Starting at the line that contains "none; stroke-linecap: round;" and ending at the line that contains "middle; dominant-baseline: central;", the lines below are to be given again exactly, with nothing added.

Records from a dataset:

-- -- --

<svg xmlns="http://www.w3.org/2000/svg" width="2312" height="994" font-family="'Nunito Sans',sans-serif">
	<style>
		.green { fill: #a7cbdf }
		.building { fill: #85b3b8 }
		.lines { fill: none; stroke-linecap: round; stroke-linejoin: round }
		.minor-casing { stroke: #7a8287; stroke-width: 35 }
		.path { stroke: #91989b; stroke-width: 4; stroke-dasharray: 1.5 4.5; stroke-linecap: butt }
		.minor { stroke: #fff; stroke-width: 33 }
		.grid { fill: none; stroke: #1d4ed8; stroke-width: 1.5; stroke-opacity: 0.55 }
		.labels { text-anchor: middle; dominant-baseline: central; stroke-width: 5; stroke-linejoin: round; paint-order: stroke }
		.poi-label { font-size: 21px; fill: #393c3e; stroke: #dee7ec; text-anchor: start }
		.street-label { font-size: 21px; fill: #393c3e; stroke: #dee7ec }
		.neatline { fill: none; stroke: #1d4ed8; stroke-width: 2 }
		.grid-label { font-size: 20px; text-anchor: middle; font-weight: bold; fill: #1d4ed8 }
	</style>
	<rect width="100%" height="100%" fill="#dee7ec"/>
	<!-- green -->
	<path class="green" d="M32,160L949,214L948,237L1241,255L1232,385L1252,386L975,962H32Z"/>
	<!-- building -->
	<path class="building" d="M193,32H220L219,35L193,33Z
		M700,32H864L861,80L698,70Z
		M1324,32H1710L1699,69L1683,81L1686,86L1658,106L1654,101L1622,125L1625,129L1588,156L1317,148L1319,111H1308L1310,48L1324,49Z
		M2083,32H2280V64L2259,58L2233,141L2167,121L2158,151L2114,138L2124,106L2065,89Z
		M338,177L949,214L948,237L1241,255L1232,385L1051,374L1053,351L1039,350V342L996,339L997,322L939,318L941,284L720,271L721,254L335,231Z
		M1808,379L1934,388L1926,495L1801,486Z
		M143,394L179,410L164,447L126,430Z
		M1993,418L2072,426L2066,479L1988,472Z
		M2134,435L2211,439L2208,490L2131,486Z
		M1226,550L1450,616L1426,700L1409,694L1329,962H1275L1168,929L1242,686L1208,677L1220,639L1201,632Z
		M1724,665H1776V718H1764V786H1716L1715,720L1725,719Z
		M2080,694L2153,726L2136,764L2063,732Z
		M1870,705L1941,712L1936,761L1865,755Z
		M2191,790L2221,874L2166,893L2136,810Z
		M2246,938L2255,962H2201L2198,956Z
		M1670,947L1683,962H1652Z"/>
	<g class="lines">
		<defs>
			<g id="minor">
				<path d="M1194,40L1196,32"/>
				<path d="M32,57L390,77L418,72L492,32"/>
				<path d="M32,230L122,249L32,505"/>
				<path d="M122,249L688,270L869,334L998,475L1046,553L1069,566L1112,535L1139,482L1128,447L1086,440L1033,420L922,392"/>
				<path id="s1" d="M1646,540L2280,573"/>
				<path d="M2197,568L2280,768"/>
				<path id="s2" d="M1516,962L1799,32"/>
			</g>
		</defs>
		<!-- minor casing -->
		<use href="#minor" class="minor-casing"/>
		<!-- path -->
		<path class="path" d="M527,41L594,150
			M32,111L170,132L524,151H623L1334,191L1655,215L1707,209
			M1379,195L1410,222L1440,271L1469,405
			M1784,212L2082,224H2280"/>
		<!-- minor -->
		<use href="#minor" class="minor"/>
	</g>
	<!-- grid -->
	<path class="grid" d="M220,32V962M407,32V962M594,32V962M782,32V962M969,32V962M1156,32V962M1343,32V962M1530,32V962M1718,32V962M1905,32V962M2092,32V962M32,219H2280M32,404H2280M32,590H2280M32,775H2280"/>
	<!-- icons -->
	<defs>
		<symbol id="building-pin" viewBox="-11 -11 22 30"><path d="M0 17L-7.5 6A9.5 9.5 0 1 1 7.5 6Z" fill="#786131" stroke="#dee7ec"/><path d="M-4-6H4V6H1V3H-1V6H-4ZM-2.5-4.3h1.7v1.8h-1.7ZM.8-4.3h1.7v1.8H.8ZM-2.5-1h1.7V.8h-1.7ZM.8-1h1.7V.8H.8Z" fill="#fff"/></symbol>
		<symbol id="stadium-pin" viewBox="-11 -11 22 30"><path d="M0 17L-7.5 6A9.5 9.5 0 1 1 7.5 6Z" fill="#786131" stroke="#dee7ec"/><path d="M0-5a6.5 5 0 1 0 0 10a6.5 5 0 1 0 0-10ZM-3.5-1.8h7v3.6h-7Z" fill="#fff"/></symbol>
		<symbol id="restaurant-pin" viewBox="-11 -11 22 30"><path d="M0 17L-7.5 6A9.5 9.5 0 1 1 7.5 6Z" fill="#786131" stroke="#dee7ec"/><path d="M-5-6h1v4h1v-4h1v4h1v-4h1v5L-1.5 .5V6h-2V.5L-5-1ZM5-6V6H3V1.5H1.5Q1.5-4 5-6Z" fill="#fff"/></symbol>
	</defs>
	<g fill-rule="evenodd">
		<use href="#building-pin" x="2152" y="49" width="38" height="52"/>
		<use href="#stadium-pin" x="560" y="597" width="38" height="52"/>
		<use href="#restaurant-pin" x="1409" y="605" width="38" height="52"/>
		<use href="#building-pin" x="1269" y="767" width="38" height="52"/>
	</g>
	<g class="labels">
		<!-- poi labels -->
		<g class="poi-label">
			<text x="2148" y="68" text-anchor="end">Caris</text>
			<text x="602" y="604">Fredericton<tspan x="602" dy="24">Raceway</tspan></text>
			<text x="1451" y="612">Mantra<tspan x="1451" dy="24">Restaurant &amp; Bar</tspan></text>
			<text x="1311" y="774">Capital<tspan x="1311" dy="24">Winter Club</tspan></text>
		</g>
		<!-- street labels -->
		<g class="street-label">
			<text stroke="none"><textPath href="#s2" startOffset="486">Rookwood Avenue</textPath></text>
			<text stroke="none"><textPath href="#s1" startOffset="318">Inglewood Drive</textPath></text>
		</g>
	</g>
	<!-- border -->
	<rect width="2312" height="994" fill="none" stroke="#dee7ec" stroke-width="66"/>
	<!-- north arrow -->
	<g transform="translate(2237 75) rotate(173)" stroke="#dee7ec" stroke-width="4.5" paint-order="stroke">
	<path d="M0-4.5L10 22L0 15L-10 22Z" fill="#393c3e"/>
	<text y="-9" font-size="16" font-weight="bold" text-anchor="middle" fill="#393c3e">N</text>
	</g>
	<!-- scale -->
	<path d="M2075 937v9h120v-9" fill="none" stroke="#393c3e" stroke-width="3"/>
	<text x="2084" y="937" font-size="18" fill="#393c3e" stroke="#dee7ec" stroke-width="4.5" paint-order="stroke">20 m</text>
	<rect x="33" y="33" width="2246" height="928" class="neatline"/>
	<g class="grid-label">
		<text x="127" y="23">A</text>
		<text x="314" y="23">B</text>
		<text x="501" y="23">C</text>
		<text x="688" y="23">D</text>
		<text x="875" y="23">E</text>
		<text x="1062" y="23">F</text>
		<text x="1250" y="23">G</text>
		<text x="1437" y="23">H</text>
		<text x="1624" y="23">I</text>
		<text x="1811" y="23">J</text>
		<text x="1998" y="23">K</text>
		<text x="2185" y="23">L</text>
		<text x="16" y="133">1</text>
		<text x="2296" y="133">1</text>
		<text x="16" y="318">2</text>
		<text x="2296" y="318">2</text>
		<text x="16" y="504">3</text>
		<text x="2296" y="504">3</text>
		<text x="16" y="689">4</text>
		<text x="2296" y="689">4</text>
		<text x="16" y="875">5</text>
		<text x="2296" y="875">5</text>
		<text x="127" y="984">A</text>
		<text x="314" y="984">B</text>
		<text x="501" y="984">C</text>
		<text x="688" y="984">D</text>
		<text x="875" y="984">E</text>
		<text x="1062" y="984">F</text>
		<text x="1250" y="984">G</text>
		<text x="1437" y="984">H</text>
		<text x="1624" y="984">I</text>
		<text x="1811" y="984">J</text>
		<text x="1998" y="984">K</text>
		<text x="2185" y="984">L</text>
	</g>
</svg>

-- -- --

Solution for this task →
		.lines { fill: none; stroke-linecap: round; stroke-linejoin: round }
		.minor-casing { stroke: #7a8287; stroke-width: 35 }
		.path { stroke: #91989b; stroke-width: 4; stroke-dasharray: 1.5 4.5; stroke-linecap: butt }
		.minor { stroke: #fff; stroke-width: 33 }
		.grid { fill: none; stroke: #1d4ed8; stroke-width: 1.5; stroke-opacity: 0.55 }
		.labels { text-anchor: middle; dominant-baseline: central; stroke-width: 5; stroke-linejoin: round; paint-order: stroke }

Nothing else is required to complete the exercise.